You are again attaching your bad experience to the entire world. You really should talk to a professional about your emotional trauma.
At the end of the day it really does not matter why the marriage ended. There will be a single parent household if there were minor children. And again, I applaud all the single parents for stepping up and taking responsibility, showing maturity and moral fiber by continuing to be a present and reliable parent in spite of the sacrifices and hardships.
Most often there is no responsibility to take. As I said so many reasons and multiple ones for a marriage to fall apart. As well often both parties actually think the other is to blame.
Not taking responsibility for one's actions, which isn't a single subject issue, is not a gender-based trait the women pass onto children.
You are again attaching your bad experience to the entire world. You really should talk to a professional about your emotional trauma.
At the end of the day it really does not matter why the marriage ended. There will be a single parent household if there were minor children. And again, I applaud all the single parents for stepping up and taking responsibility, showing maturity and moral fiber by continuing to be a present and reliable parent in spite of the sacrifices and hardships.
And you unwittingly made my point by accusing me of emotional trauma. In fact you have done so through this entire exercise.
At the end of the day accountability is the measure by which emotional maturity is observed.
And you unwittingly made my point by accusing me of emotional trauma. In fact you have done so through this entire exercise.
At the end of the day accountability is the measure by which emotional maturity is observed.
I'm not accusing anyone of anything. Thats your cup of tea.
I don't know you, but from your posts it sounds as if you have had some bad experiences that still affect you in a very negative way (trauma). Accusing someone of having trauma, really? My only wish for anyone suffering from any trauma is that they find peace and can move on with their life.
I agree accountability is a big part of emotional maturity. In as far as this thread the accountability is being a present, involved, parent to one's child(ren). Again, I applaud all the single parents for stepping up and taking responsibility, showing maturity and moral fiber by continuing to be a present and reliable parent in spite of the sacrifices and hardships. What led to divorce is irrelevant.
On a positive note this has moved away from the belief all single parents are shameful harlots who had unprotected sex with strangers and should pay the consequences.
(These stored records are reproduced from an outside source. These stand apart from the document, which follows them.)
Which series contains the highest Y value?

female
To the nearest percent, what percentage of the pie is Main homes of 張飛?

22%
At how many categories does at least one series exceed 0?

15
That's because the Fed Gov financially incentivizes single-parent households by giving them all kinds of social program benefits. It should come as NO surprise to anyone that the US gets what it pays for.
On a positive note this has moved away from the belief all single parents are shameful harlots who had unprotected sex with strangers and should pay the consequences.
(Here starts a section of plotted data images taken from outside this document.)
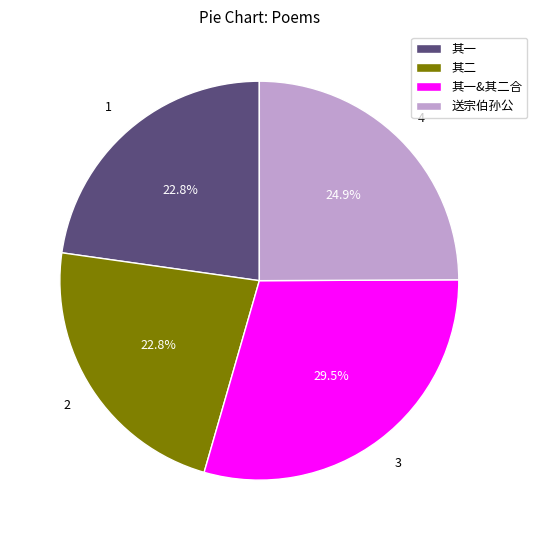

How many slices are in this pie chart?

4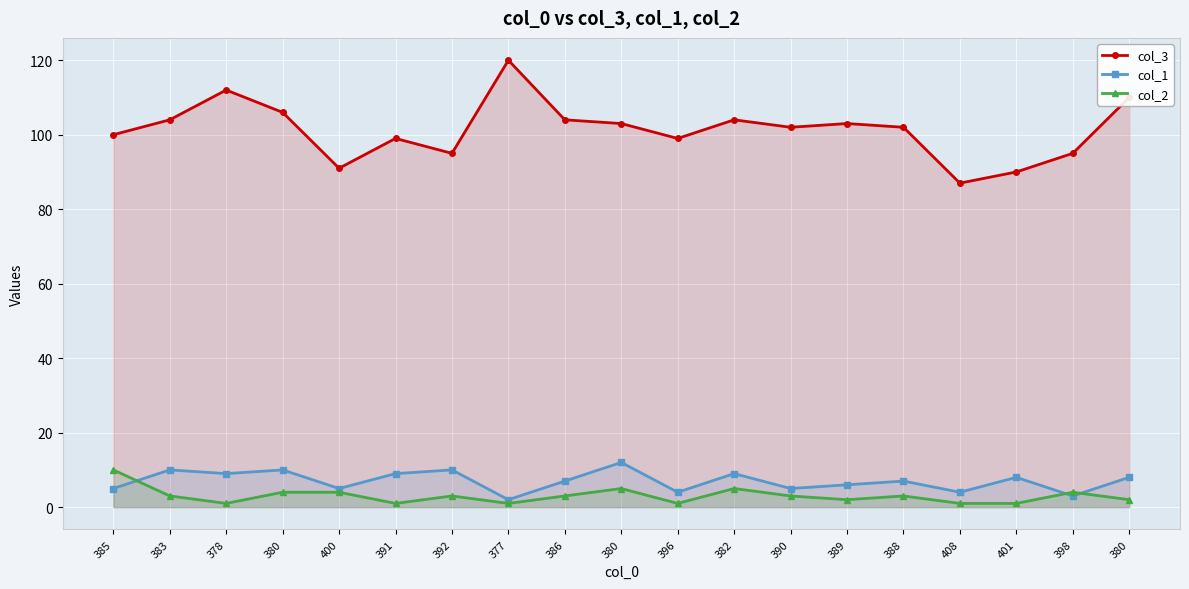

What is the difference between the col_1 values at 380 and 388?

5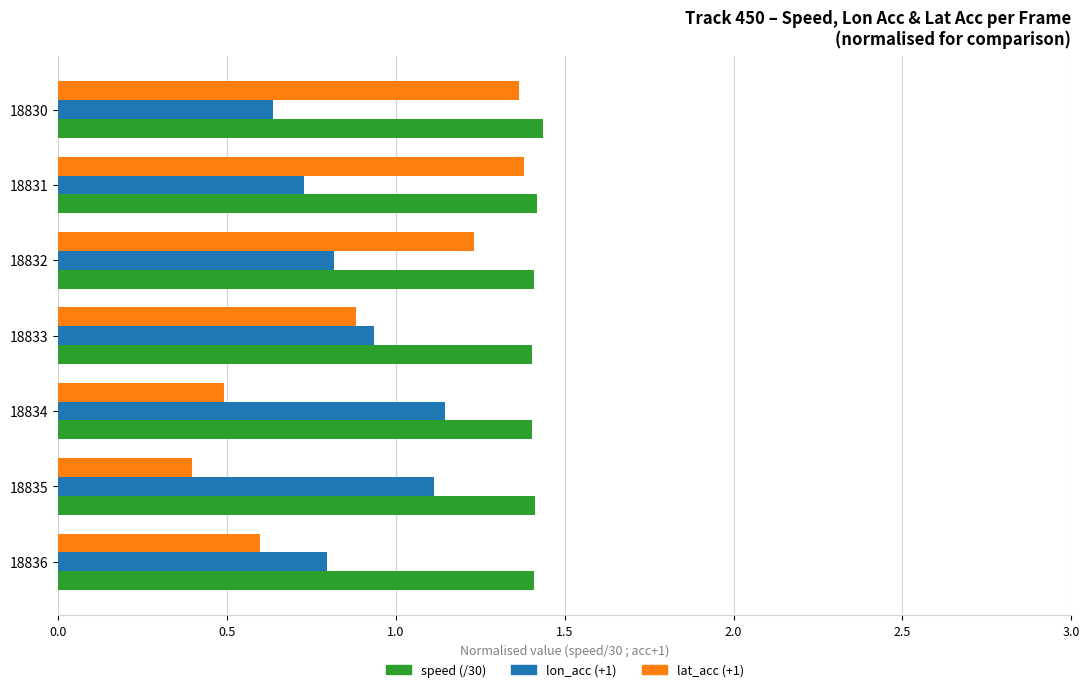

The lon_acc (+1) series shows 1.1 at 18832. True or false?

False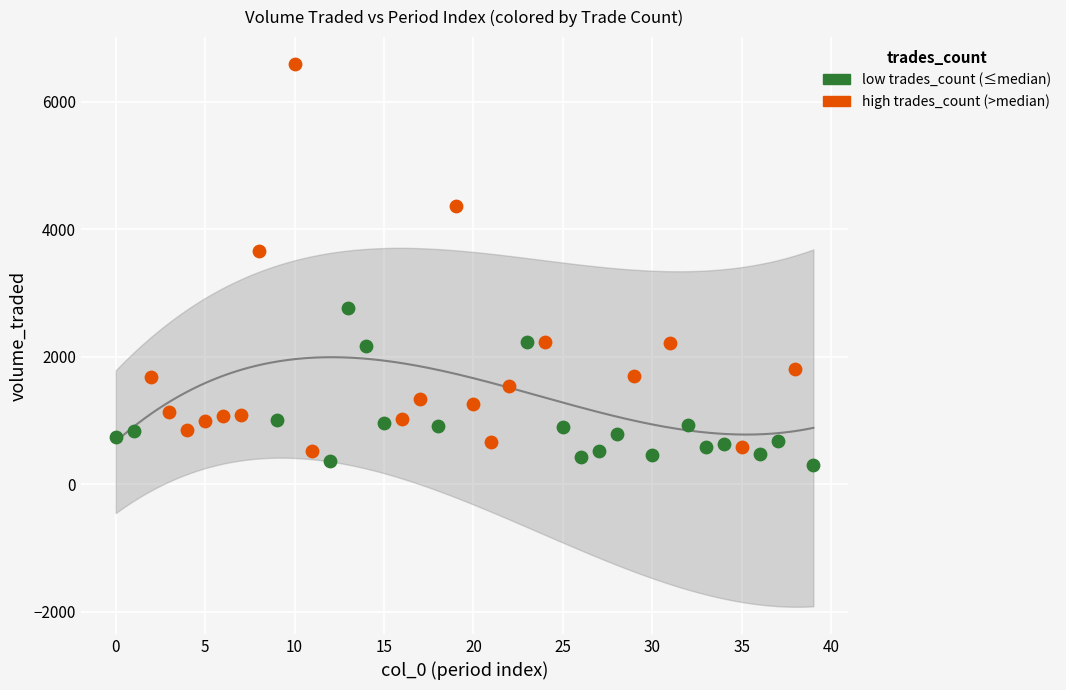

Which series has the largest Y range (max minus min)?

high trades_count (>median)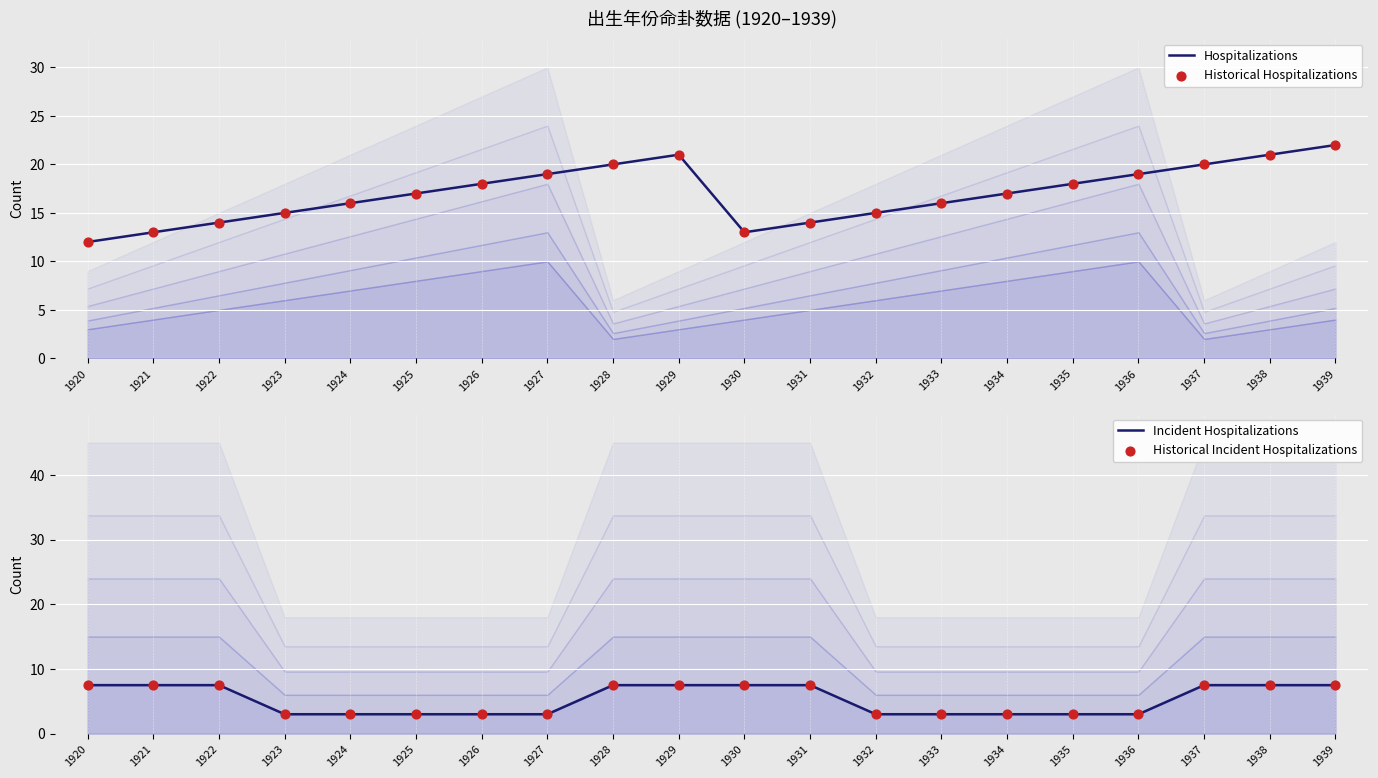

Is the value of Historical Hospitalizations at 1938 greater than the value of Hospitalizations at 1925?

Yes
I don't believe in shaming single parents. Everybody has to live with the cards they're dealt with.
This social issue has existed for a long time. A solution to it won't be found overnight.
I became a single parent when my kids were 6 and 2. The government didn't give me any financial incentives to do so. Oh yeah, there was survivor's benefits for the kids (Children who suffer the death of a parent or guardian may receive up to 75% of the deceased person’s Social Security retirement benefit until age 18.The parent must have died after working in a job where they paid Social Security taxes).
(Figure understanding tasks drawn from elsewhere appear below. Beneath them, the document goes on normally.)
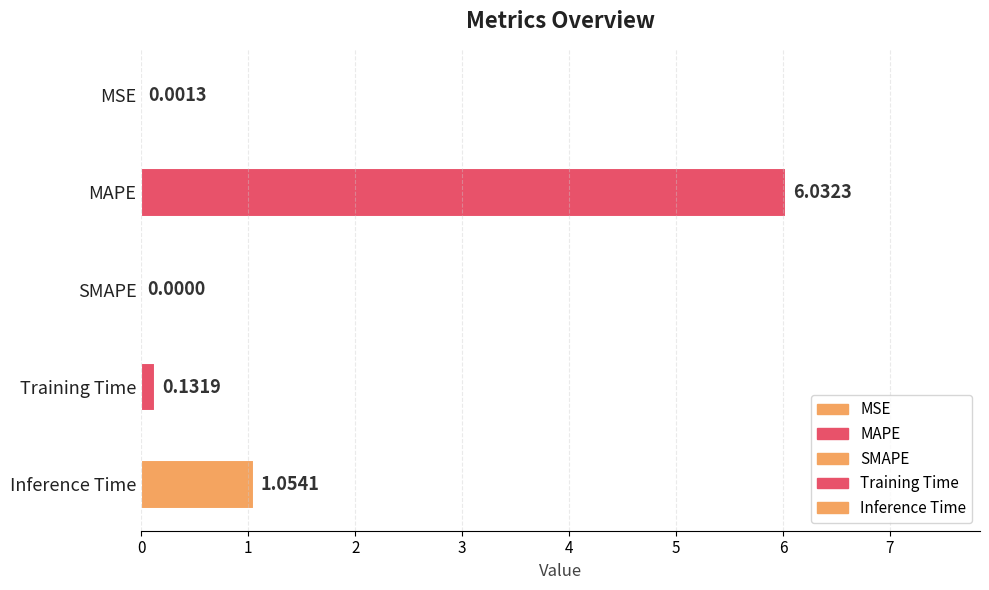

What is the change in value from MSE to MAPE?

+6.0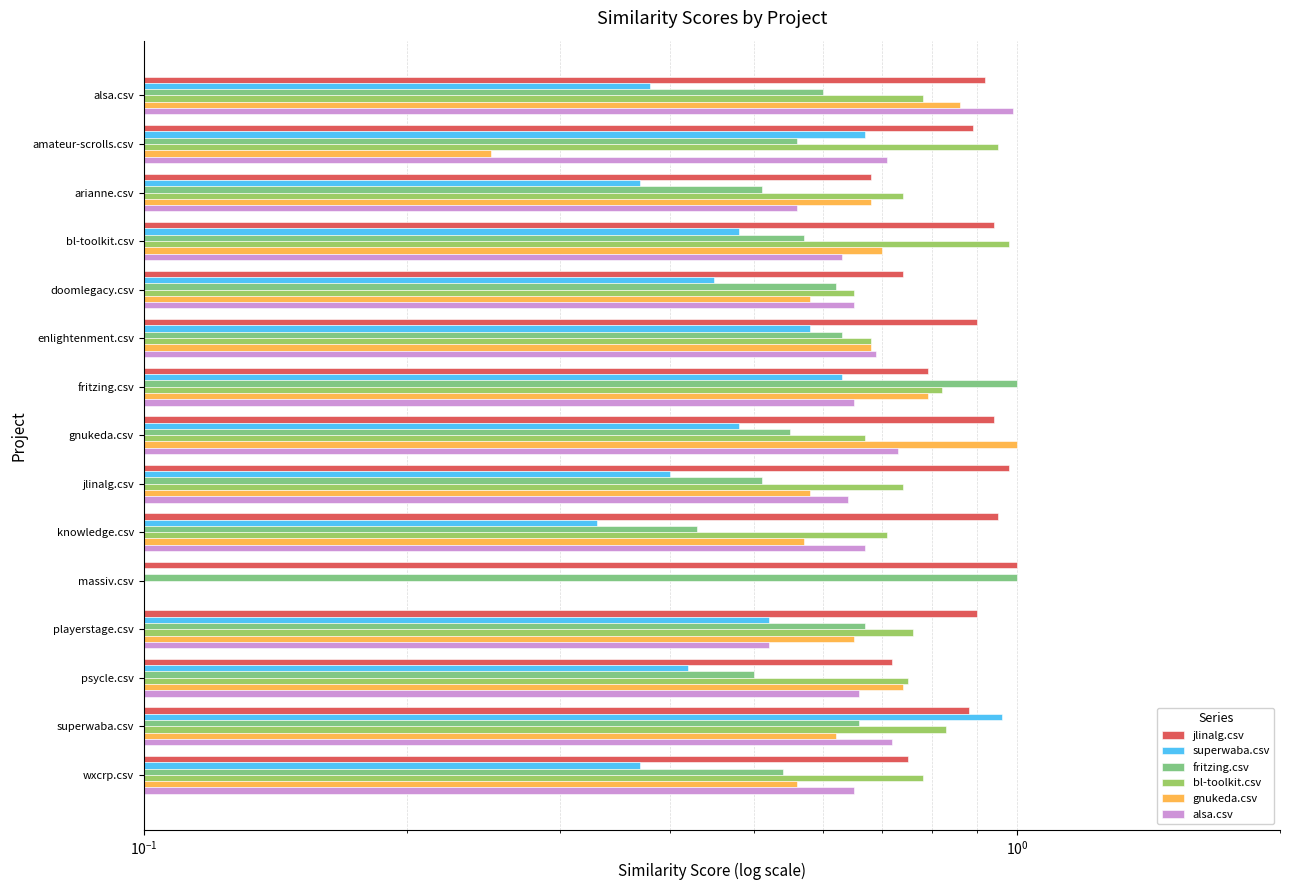

How many bars are there in total?

90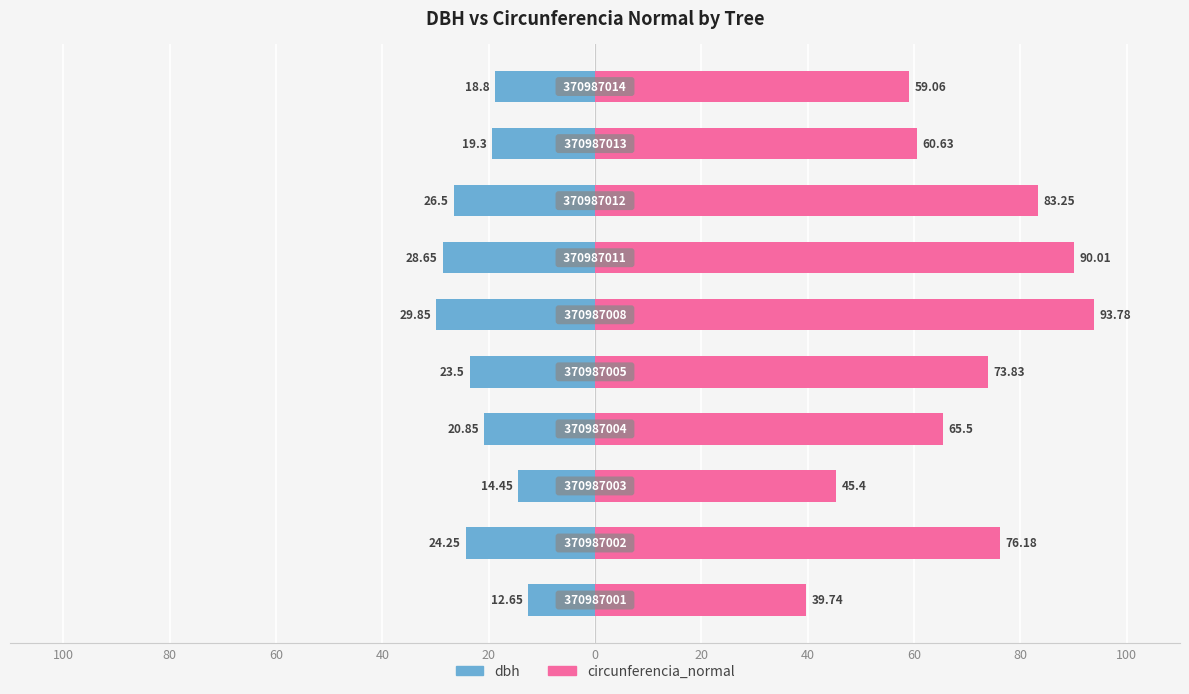

Count the number of categories in the chart.

10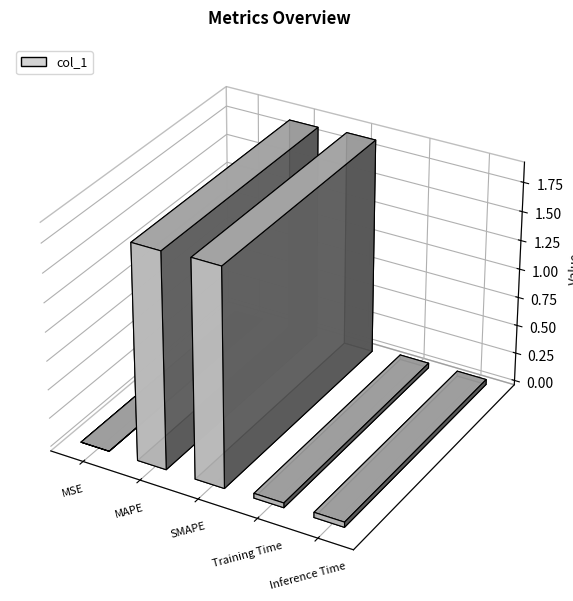

The value at MSE is 0.0. True or false?

False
Perhaps the government should stop giving incentives to not working; unemployment and social security.
I think you asked him a similar question about if a person should stay in a marriage where there is abuse and addiction, etc. and he never answered.
Right?
Apparently he can't or won't admit that while couples should try to work out their differences, it's often not practical, and sometimes outright dangerous. Or else he really thinks all parents should stay married under any circumstances, and the outcomes then fall under the "they chose that life, now they're reaping the consequences, too bad, not my problem" that I hear from many people.